[Exercise objective]
When you reach the line containing "Evidence Summary" in the data below, begin returning lines exactly as written, and stop once the line containing "on 08 November 2017" has been returned.

[Data to examine]
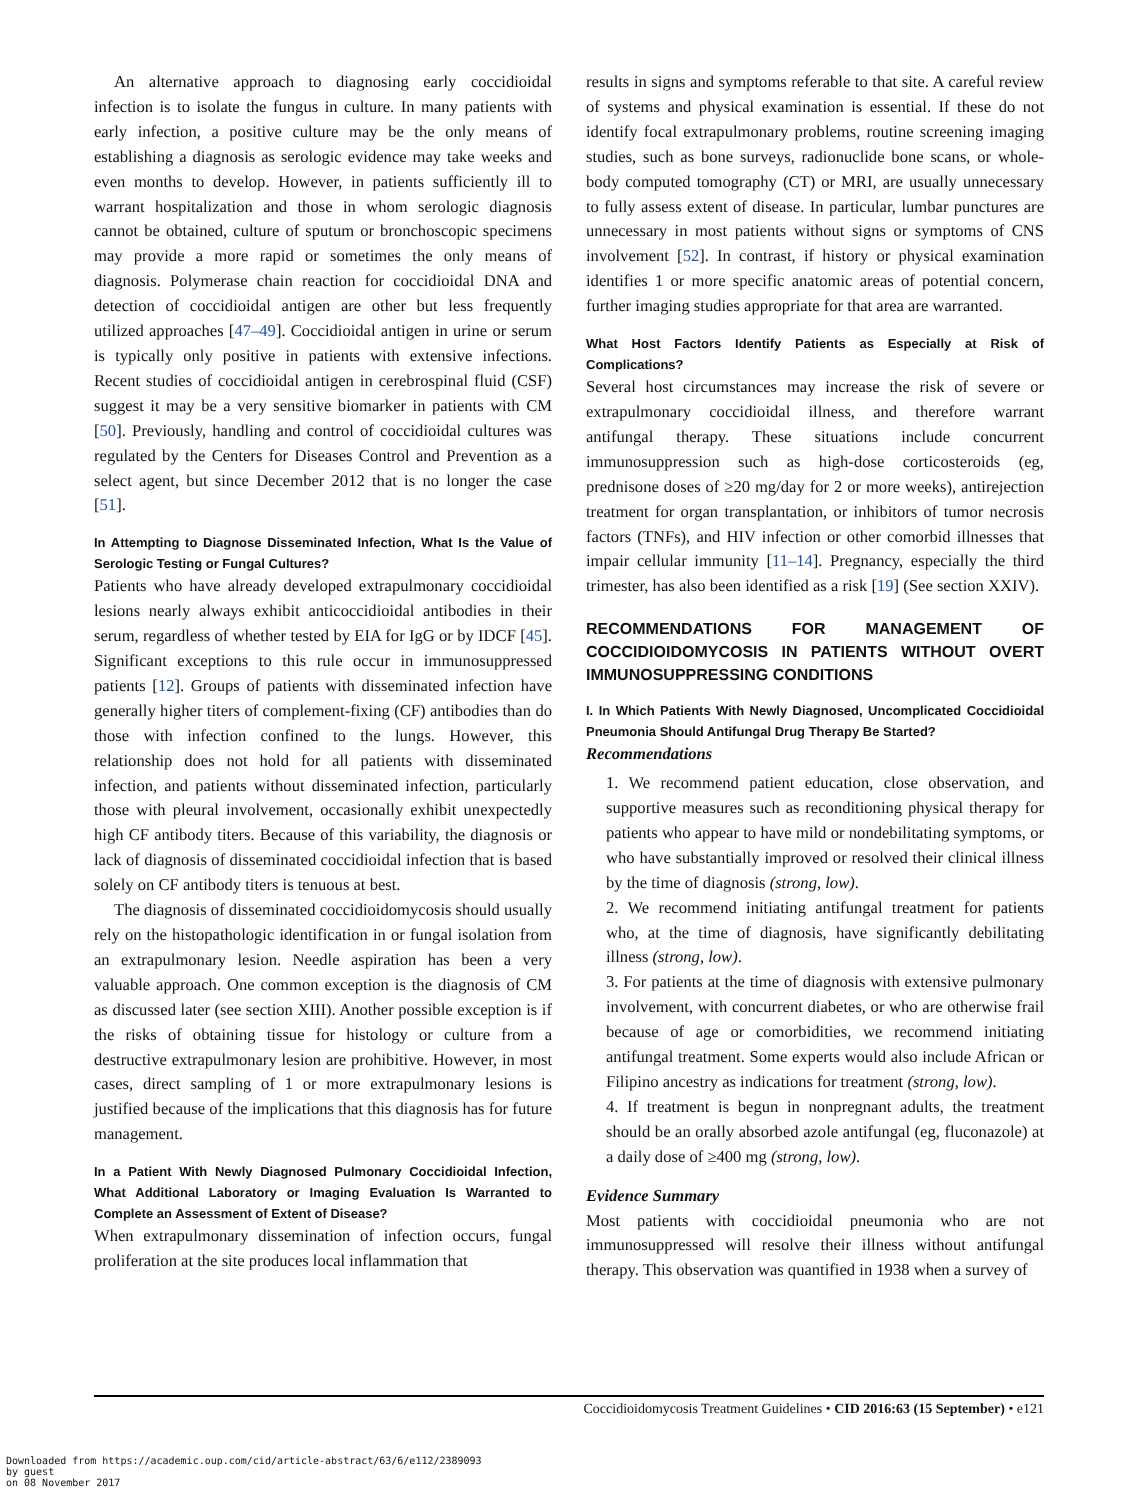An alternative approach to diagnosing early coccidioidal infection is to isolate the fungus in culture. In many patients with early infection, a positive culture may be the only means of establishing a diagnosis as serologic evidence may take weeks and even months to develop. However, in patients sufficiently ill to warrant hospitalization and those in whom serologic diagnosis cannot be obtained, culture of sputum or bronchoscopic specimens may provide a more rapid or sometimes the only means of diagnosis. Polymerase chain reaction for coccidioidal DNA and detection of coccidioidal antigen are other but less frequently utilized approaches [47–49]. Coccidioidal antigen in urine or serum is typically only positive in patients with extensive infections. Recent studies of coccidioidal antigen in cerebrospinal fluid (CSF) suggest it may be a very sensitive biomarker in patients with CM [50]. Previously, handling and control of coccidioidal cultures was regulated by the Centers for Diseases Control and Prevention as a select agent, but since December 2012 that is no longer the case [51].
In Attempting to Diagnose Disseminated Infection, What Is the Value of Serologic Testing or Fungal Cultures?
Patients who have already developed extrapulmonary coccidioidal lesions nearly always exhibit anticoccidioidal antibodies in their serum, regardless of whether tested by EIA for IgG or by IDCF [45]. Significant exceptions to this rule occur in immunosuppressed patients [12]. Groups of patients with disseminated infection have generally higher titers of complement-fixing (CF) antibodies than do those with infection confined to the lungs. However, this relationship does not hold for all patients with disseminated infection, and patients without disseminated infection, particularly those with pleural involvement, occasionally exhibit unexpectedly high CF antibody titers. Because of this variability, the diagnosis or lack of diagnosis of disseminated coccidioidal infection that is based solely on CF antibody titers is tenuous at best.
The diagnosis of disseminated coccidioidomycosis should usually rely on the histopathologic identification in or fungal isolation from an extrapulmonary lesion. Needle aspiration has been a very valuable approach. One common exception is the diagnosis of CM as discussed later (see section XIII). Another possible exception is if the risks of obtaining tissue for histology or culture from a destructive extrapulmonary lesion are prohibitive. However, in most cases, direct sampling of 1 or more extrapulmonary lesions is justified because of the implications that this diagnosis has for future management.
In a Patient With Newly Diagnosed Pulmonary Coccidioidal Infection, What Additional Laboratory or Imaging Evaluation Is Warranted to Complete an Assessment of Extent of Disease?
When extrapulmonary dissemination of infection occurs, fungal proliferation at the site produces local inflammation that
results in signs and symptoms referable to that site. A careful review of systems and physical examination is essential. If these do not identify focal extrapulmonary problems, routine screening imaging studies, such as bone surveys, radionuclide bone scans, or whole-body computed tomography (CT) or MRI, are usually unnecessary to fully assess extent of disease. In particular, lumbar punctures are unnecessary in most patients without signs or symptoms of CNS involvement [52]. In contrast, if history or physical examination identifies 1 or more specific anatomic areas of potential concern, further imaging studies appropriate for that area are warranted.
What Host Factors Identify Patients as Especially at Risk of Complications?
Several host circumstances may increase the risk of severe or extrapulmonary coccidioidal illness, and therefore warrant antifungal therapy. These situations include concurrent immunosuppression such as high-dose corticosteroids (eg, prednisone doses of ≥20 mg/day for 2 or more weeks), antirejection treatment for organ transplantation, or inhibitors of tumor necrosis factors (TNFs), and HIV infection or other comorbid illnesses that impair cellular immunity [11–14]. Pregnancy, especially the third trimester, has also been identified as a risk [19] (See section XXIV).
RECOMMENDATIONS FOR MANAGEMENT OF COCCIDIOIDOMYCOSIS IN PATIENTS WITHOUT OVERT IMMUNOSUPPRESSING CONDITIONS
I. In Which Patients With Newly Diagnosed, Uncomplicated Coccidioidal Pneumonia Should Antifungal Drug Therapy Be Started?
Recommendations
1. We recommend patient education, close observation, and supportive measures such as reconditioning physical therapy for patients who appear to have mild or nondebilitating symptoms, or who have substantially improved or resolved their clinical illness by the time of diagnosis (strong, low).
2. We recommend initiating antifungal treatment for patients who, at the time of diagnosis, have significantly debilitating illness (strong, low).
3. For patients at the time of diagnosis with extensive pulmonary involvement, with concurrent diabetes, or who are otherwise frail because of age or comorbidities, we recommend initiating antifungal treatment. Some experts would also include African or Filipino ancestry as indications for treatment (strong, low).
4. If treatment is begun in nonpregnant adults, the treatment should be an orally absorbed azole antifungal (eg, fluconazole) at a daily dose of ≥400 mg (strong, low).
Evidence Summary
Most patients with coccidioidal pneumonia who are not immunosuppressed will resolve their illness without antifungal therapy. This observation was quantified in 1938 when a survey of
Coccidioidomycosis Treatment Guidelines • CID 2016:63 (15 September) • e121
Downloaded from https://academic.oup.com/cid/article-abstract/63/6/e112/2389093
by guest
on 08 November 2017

==

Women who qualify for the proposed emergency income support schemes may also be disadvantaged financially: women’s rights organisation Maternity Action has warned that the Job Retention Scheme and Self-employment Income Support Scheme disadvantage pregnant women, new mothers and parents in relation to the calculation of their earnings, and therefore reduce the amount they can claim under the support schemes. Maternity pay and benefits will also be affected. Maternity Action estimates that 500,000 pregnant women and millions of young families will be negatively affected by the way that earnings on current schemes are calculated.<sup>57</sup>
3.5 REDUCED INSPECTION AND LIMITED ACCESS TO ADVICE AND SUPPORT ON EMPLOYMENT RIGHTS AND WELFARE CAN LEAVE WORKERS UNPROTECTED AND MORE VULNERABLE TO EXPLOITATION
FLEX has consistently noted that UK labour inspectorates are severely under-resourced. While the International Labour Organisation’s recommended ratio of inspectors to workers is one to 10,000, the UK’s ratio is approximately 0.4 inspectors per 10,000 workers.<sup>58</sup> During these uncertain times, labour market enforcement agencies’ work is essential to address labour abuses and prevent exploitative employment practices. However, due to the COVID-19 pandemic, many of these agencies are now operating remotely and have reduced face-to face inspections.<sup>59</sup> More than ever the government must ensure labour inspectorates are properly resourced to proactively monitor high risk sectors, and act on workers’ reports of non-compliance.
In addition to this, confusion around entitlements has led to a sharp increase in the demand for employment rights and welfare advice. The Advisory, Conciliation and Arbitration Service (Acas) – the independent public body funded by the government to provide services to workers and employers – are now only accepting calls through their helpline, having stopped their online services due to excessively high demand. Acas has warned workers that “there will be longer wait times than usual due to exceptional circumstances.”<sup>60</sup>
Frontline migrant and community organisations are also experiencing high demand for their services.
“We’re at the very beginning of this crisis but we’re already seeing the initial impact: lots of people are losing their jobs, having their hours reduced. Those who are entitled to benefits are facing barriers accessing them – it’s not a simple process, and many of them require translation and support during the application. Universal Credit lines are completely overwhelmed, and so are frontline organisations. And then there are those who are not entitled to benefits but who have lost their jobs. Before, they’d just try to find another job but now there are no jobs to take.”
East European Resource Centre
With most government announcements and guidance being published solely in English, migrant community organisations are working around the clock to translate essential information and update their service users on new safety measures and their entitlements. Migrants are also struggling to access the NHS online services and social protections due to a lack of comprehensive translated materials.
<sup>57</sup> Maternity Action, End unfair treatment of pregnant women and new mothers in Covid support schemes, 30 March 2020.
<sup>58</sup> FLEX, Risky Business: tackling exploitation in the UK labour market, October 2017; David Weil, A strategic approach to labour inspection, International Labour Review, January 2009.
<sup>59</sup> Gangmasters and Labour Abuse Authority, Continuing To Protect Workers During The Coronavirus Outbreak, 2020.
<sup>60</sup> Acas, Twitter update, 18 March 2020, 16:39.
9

[The answer]
Evidence Summary
Most patients with coccidioidal pneumonia who are not immunosuppressed will resolve their illness without antifungal therapy. This observation was quantified in 1938 when a survey of
Coccidioidomycosis Treatment Guidelines • CID 2016:63 (15 September) • e121
Downloaded from https://academic.oup.com/cid/article-abstract/63/6/e112/2389093
by guest
on 08 November 2017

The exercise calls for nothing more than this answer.